Pero el soldadito de plomo se mantuvo firme, siempre con su fusil al hombro, aunque
estaba tendido cuan largo era.
Súbitamente
el pez se agitó, haciendo las más extrañas contorsiones y dando unas vueltas terribles.
Por fin quedó inmóvil. Al poco rato, un haz de luz que parecía un relámpago lo
atravesó todo; brilló de nuevo la luz del día y se oyó que alguien gritaba:
-¡Un
soldadito de plomo!
El
pez había sido pescado, llevado al mercado y vendido, y se encontraba ahora en
la cocina, donde la sirvienta lo había abierto con un cuchillo. Cogió con dos
dedos al soldadito por la cintura y lo condujo a la sala, donde todo el mundo
quería ver a aquel hombre extraordinario que se dedicaba a viajar dentro de un
pez. Pero el soldadito no le daba la menor importancia a todo aquello.
Lo
colocaron sobre la mesa y allí. en fin, ¡cuántas cosas maravillosas pueden ocurrir
en esta vida!
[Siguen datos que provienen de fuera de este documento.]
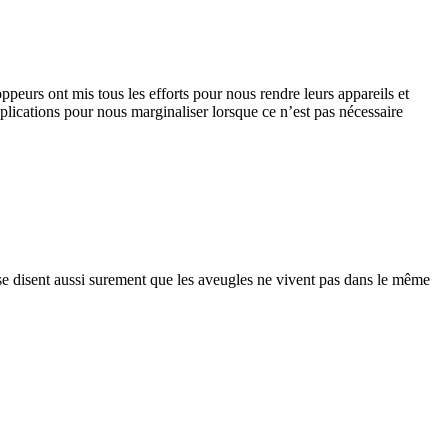
oppeurs ont mis tous les efforts pour nous rendre leurs appareils et
pplications pour nous marginaliser lorsque ce n’est pas nécessaire
l se disent aussi surement que les aveugles ne vivent pas dans le même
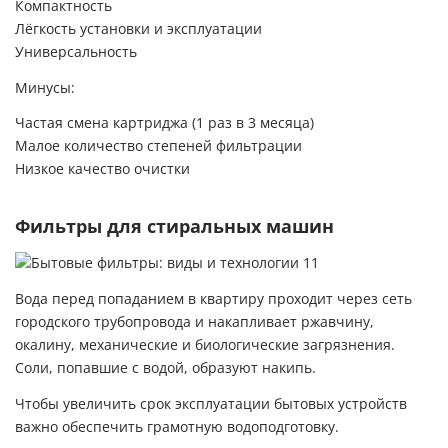
Компактность
Лёгкость установки и эксплуатации
Универсальность
Минусы:
Частая смена картриджа (1 раз в 3 месяца)
Малое количество степеней фильтрации
Низкое качество очистки
Фильтры для стиральных машин
Вода перед попаданием в квартиру проходит через сеть
городского трубопровода и накапливает ржавчину,
окалину, механические и биологические загрязнения.
Соли, попавшие с водой, образуют накипь.
Чтобы увеличить срок эксплуатации бытовых устройств
важно обеспечить грамотную водоподготовку.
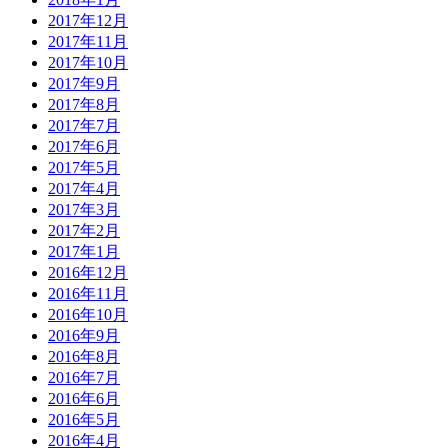
2017年12月
2017年11月
2017年10月
2017年9月
2017年8月
2017年7月
2017年6月
2017年5月
2017年4月
2017年3月
2017年2月
2017年1月
2016年12月
2016年11月
2016年10月
2016年9月
2016年8月
2016年7月
2016年6月
2016年5月
2016年4月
El soldadito de plomo se encontró en el mismo salón donde había
estado antes. Allí estaban todos: los
mismos niños, los mismos juguetes sobre la mesa y el mismo hermoso castillo con
la linda y pequeña bailarina, que permanecía aún sobre una sola pierna y mantenía
la otra extendida, muy alto, en los aires, pues ella había sido tan firme como
él. Esto conmovió tanto al soldadito, que estuvo a punto de llorar lágrimas de
plomo, pero no lo hizo porque no habría estado bien que un soldado llorase. La
contempló y ella le devolvió la mirada; pero ninguno dijo una palabra.
De
pronto, uno de los niños agarró al soldadito de plomo y lo arrojó de cabeza a
la chimenea. No tuvo motivo alguno para hacerlo; era, por supuesto, aquel muñeco
de resorte el que lo había movido a ello.